Juan Sebastián Sandoval Arévalo is an Associate Professor at Centrale Nantes and a researcher at the LS2N Laboratory (Laboratoire des Sciences du Numérique de Nantes) within the RoMaS team (Robots and Machines for Manufacturing, Society and Services). A specialist in medical robotics and physical human–robot interaction, his work focuses on designing safe, precise and intuitive collaborative robots to assist clinicians during medical procedures.

A graduate in mechatronics engineering from the National University of Colombia, he completed a double Master’s degree between Colombia and France at the École Nationale d’Ingénieurs du Val de Loire (now INSA Centre-Val de Loire). He earned his PhD in Robotics from the University of Orléans in 2017 (PRISME Laboratory), with a dissertation on torque-controlled redundant robots for minimally invasive surgery.
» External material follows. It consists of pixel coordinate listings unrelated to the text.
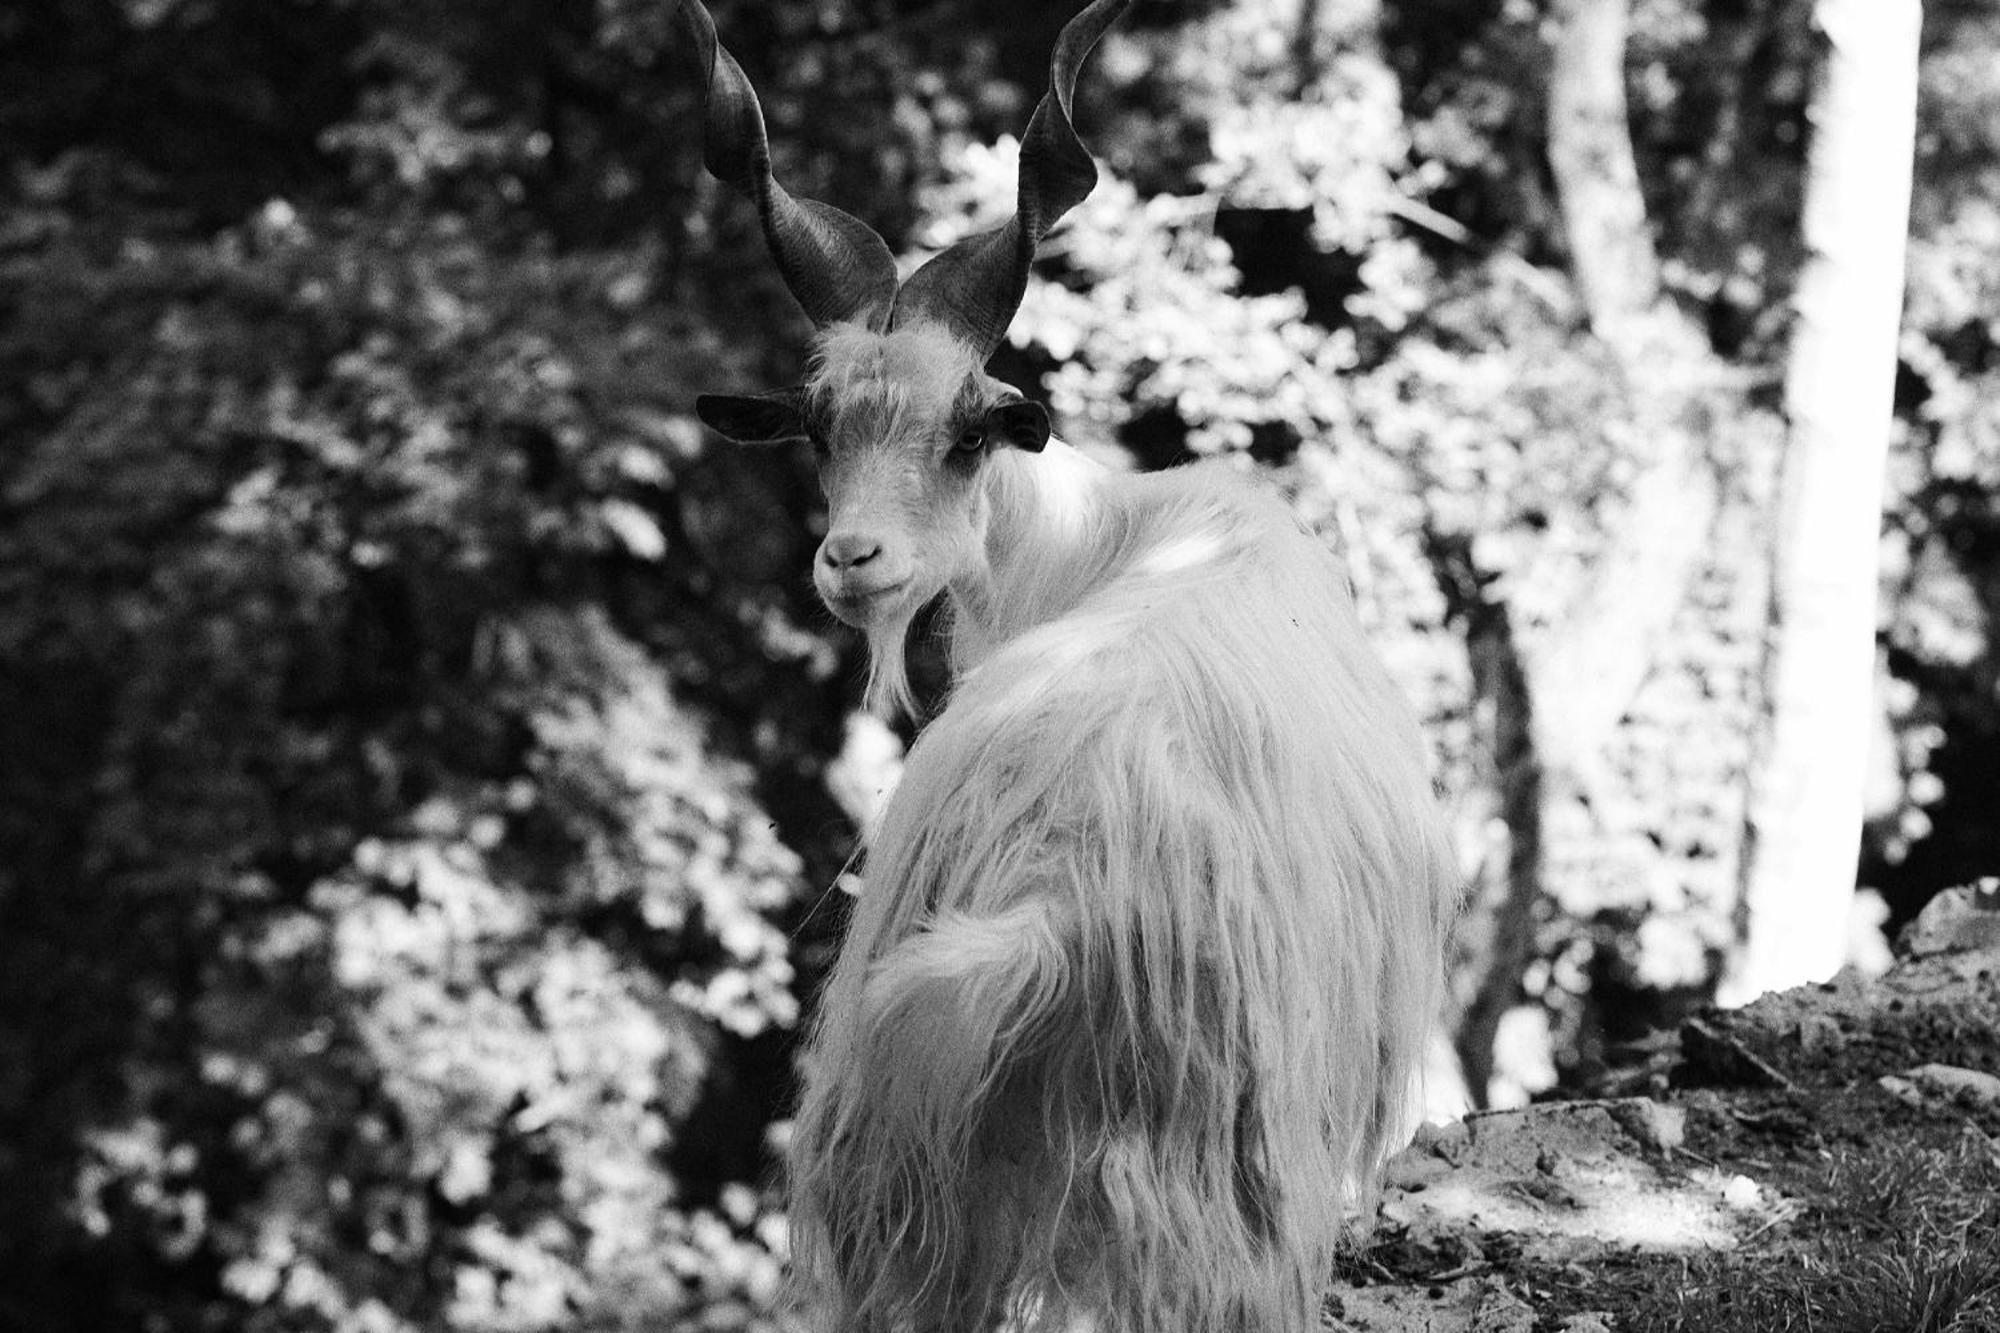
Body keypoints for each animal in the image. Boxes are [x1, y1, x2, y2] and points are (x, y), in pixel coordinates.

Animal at [680, 2, 1464, 1328]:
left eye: (966, 434)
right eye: (820, 428)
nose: (852, 560)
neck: (1107, 537)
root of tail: (1049, 896)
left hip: (907, 1184)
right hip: (1201, 1207)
Through PercuCob, Juan Sandoval pursues a clear ambition: to make medical robotics more human, placing the clinician at the centre of assistance system. The PercuCob project aims to design a collaborative robot capable of assisting practitioners during percutaneous procedures, such as biopsies or thermo-ablations. Its goal is to make these gestures safer, more precise, and more comfortable for both the patient and the clinician.  PercuCob proposes an innovative approach: a co-manipulated robotic assistant, or cobot, designed as a true partner in the medical gesture. Rather than replacing the practitioner, it works in direct cooperation with them, reducing physical effort while improving stability and precision.